1. Washington Continues to Respond to the Coronavirus Epidemic
I'm sure you have been monitoring the daily updates and the moment by moment directives from the federal, state and local government, as well as your institutions of higher education and school districts regarding the virus. The Congress and federal agencies are likewise making changes by the moment. A 50,000 foot overview includes the following.
Sen. McConnell introduced S. 3548, the CARES Act, as the starting point for the third COVID-13 package which Congress is finalizing this weekend. The bill includes provisions which would provide Sec. DeVos with broad waiver authority over the Higher Education Act, ESSA and Perkins.
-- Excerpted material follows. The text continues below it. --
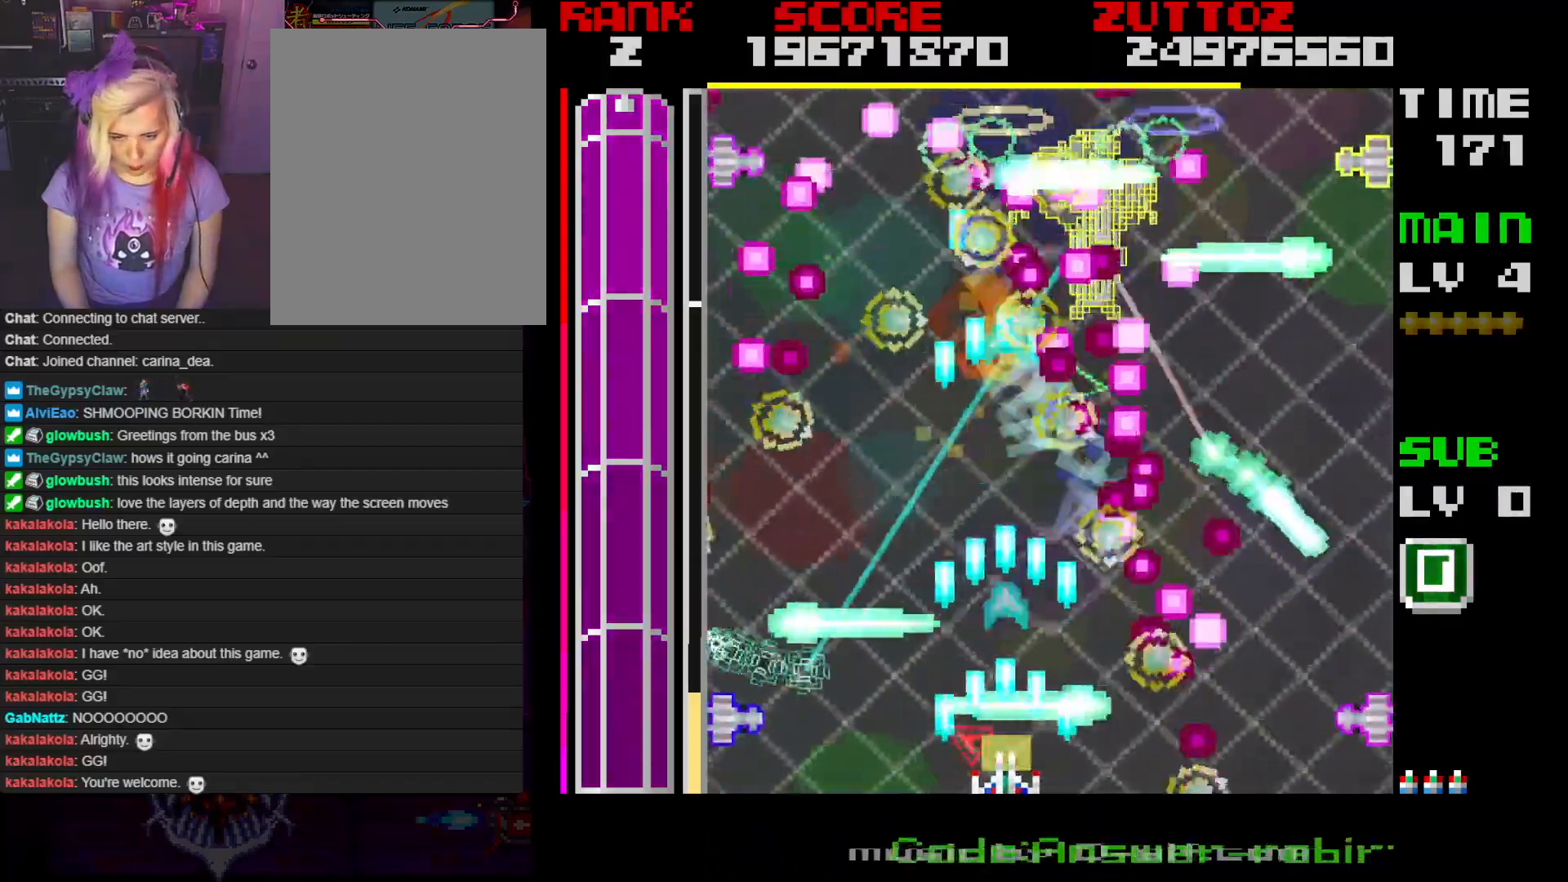
{"buttons": ["A"], "events": []}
In terms of IDEA, it calls for the Secretary to provide a report within thirty days with a list of waivers needed to be included in IDEA and Section 504 of the Rehabilitation Act. Presumably, Congress would then amend the law to provide her with the authority to grant such waivers. The disability/special education community voiced strong concern about this provision since key provisions in the law could be altered. In addition, amending IDEA in the Congress to provide waiver authority could attract other troubling amendments. Some organizations, such as the National School Boards Association, called for additional authority for the Department to grant waivers and flexibility in relation to IDEA. The Council for Exceptional Children noted that "We know they (teachers)need administrative relief and some level of flexibility to serve all students; however, Congress must not jeopardize the core principles of the IDEA." Several education and related groups, including NCLD and Ed Trust, issued a statement opposing the waiver authority noting that "No new waiver authority is necessary under the Individuals with Disabilities Education Act." All organizations agreed that more funding for IDEA is needed.
In terms of higher education, the bill gives Sec. Devos authority to defer student loan payments - principal and interest - for three months, with an additional three months if necessary. It also provides her broad waiver authority under the Higher Education Act. The higher education community does not think the bill offers nearly what is needed for students nor institutions. They are seeking access to low-cost capital, a fund to help institutions transition to online operations and temporary flexibility under federal education requirements.
Senate Democrats are pushing for additional funding for education, as outlined in a number of bills which have been introduced, including one by Sen. Patty Murray (D-WA) and Rep. Bobby Scott (D-VA), the Senate and House democratic leaders on education committees. The $3 billion Murray/Scott bill provides $1.2 billion for education preparedness and support grants for school districts or institutions of higher education, $600 million for early care and education programs, $1.2 billion for emergency financial aid for students and $3 million for the national child traumatic stress network.